*练习目标*
请接着最后一句，续写这篇介绍煤矿堵漏风生物自修复材料的文段。

*阅读文段*
◆ ◆ ◆ ◆ ◆ ◆ ◆
煤矿堵漏风生物自修复材料及其性能调控机理

Because current air-sealing materials are prone to cracking under the effect of pressure, in this project, an innovative microbial air-sealing material is developed. First, the microbial organisms are introduced into the cement mortar. Once cracking occurred, the dormant microorganisms are quickly activated, inducing the precipitation of calcium carbonate and resulting in the filling of cracks, thus completing the healing process. Urease-producing bacteria with outstanding mineralization ability are selected, and the effect of the environmental factors on the mineralization ability of such bacteria is analyzed. The nitrogen-fixing process of phosphate is examined, revealing the biomineralization mechanism. Next, the biocompatibility between the wall material and the bacteria is analyzed using microencapsulated bacteria, and the effects of the material ratio, reaction temperature, and other factors on the microencapsulation properties are investigated to identify the optimal microencapsulation technology. To study the effect of the microcapsule content on the workability and the mechanical properties of the cement material, a computer simulation technique is used. Using this technique, the effects of the microcapsule scale, content, and other characteristics on self-healing efficiency of material are simulated and the control mechanisms behind the self-healing function of microbial organisms are identified. The binding mechanism between the bacteria-induced mineralization product and the sand grains is studied, and the crack-healing process is analyzed using X-ray computed tomography, and a precipitation model of the bacteria-induced mineralization product in concrete cracks is established to reveal the crack-healing mechanisms of the microbial self-healing materials. This study provides a theoretical basis for the use of the self-healing materials for air-sealing applications in mining.
◆ ◆ ◆ ◆ ◆ ◆ ◆
*数据摘录*
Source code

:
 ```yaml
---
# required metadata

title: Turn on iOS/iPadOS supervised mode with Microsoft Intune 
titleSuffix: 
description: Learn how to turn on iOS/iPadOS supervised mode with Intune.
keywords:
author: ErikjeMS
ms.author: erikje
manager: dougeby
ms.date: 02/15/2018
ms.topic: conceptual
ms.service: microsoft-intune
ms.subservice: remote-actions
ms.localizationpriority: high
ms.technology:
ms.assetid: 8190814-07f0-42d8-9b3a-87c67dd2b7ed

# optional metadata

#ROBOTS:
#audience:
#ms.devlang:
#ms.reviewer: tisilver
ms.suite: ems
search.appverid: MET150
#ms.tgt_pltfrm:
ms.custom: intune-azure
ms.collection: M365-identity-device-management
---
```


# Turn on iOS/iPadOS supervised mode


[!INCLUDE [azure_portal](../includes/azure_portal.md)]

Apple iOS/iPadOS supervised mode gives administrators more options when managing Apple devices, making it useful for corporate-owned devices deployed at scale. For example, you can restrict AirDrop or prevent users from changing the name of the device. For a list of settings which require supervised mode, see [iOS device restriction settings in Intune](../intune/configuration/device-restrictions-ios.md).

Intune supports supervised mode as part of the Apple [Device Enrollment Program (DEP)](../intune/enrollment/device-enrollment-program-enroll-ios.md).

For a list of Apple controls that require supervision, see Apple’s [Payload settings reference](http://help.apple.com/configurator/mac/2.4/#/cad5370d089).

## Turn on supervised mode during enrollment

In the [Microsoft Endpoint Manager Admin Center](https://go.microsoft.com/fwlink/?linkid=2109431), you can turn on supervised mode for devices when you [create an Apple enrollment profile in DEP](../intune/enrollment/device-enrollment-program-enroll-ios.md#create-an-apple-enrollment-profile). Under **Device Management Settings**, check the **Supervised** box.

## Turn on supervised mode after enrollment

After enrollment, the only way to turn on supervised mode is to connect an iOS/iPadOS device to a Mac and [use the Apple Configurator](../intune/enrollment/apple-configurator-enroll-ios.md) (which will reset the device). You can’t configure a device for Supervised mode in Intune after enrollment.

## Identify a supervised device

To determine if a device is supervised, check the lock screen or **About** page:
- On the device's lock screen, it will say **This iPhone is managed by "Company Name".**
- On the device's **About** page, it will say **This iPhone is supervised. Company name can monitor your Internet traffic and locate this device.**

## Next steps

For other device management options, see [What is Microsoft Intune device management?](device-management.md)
◆ ◆ ◆ ◆ ◆ ◆ ◆
*输出如下*
针对现有堵漏风材料在矿压作用下容易产生漏风裂隙的问题，本项目创新性地提出了“堵漏风生物自修复材料”，即将微生物引入水泥砂浆中，一旦材料开裂，休眠的细菌迅速被激活，诱导产生碳酸钙沉淀，主动填充裂缝。本研究拟筛选矿化能力突出的产脲酶细菌，分析井下环境对细菌矿化能力的影响，揭示细菌矿化成岩的机理；利用磷酸盐吸收矿化过程产生的氨气，阐明磷酸盐的固铵机制；利用微胶囊包覆细菌，分析微胶囊壁材与细菌的生物相容性，探讨物料配比、反应温度等对微胶囊性能的影响，明确微胶囊包覆细菌的最优工艺；研究微胶囊掺量对水泥工作性能和力学性能的影响，建立愈合概率几何模型，优化微胶囊的几何尺寸和掺量，揭示生物自修复材料的性能调控机制；研究细菌矿化产物对砂粒的胶结机理，借助计算机断层扫描技术分析裂隙的愈合过程，建立矿化产物在裂缝中的沉积模型，揭示生物自修复材料的裂缝愈合机理，为该材料在煤矿堵漏风领域的应用提供理论基础。

本研究针对现有堵漏风材料在矿压作用下容易产生漏风裂隙的问题，采用实验室试验、理论分析和数值模拟的方法，研发了一种煤矿堵漏风生物自愈合材料。首先，筛选出了一种矿化能力突出的产脲酶细菌，研究了pH值、营养物质、温度、Ca2+和尿素浓度等因素对细菌的生长活性、酶活性等的影响规律及矿化产物特征，明确了细菌的最佳生长环境，研究发现细菌矿化产物为方解石型碳酸钙。其次，选取电石渣、粉煤灰以及水玻璃等作为生物胶囊的壁材，菌粉、酵母粉、黄原胶等作为生物胶囊的芯材，研究了生物胶囊的防水性及其与细菌的生物相容性，明确了生物胶囊包覆细菌的最优工艺参数，结果表明胶囊中细菌存活率为80.61 %；生物胶囊破裂后，在一定的环境下细菌孢子可以萌发生长，并且诱导碳酸钙矿化。然后，通过在水泥砂浆中掺加生物胶囊，制备了堵漏风生物自修复材料，研究了微胶囊掺量对材料稠度、凝结时间、力学性能的影响规律，利用光学显微镜探讨了微胶囊与水泥材料的断裂匹配性；通过裂缝填充效果和透水性测试等评价了裂缝的愈合效果，研究发现：生物胶囊添加量为5 %时，对水泥砂浆性能影响最小；掺加生物胶囊的试样在愈合后其透水性比未掺加试样的透水性低两个数量级。最后，研究了细菌矿化产物与砂粒间的界面结构、Si电子结合能等参数，探讨了细菌矿化产物与松散砂粒间的胶结机理；借助计算机断层扫描技术（X-CT）阐明了材料裂隙的愈合过程；通过数值模拟方法探明了氧气在裂缝中的扩散规律以及裂缝的自修复机理，结果表明，裂纹中氧气的扩散速率明显高于基体中的扩散速率。本项目的实施为该材料在煤矿堵漏风领域的应用提供了理论基础。